What is new now is the massive commercialization of psychiatric disorders in the service of pharmaceutical profit—selling the ill through non-stop disease mongering in order to peddle the pill. Harried doctors and worried patients have bought into the medicalization of every day life, turning distress and difference into mental disorder. 

The diagnosis of ADHD should be a last resort, not an automatic reflex or an attempt at a quick fix. The symptoms must be classic, severe, persistent over time, pervasive across situations, early in onset, and cause considerable distress and impairment. Information should come from careful direct observation and from a wide array of well informed informants. Evaluation should stretch over weeks or months, because kids can change so much from visit to visit. Diagnosis should be preceded by watchful waiting, advice, parent training, environmental changes, stress reduction, and/or psychotherapy.

We are currently spending more than $10 billion dollars a year for ADHD drugs, a fifty-fold increase in just 20 years.

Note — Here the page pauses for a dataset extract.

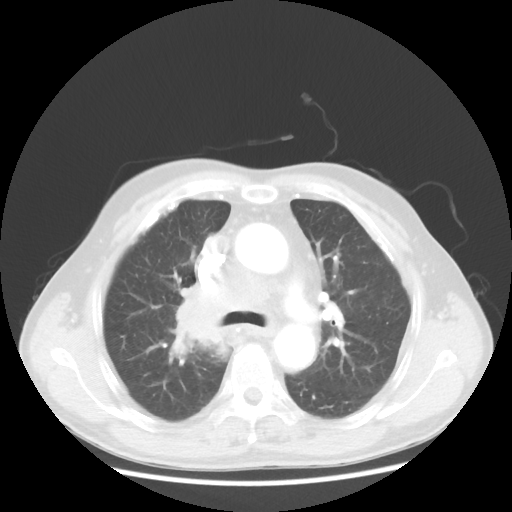
Chest CT, one axial slice. Slice 81 of 124 in the series (ordered by position). Reconstruction kernel STANDARD. 100 kVp. Lung window (W 1500 / L -600 HU). 5 mm slice thickness. 512 × 512 image matrix, field of view 382 × 382 mm. Patient: male, 64 years. From the clinical record (not read from this slice): clinical TNM (as recorded): T3 N3 M0; histopathological grade: G3.
Outlined on this slice (rectangle marked by the reading radiologist):
- lung tumour (recorded histology: small cell carcinoma): bounding box [x1, y1, x2, y2] px = [161, 278, 237, 370]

Much of this is wasted, medicating children who have been mislabeled. Studies in many countries show that the youngest kid in a class is twice as likely as the oldest to get an ADHD diagnosis. We have turned normal immaturity into a mental disorder. It would be much smarter to spend most of this money on smaller class sizes and more gym periods.

Keith Conners has done us a great service. His alert to the over-diagnosis and over-treatment of ADHD will hopefully mark an important turning point toward ending the fad. At current rates of diagnosis, 15 percent of kids in the U.S. will get the ADHD label by the time they are 18 years old. Clinicians, parents, and teachers must resist the pressure and ensure that diagnosis and treatment are restricted to those few who really need and can benefit from them.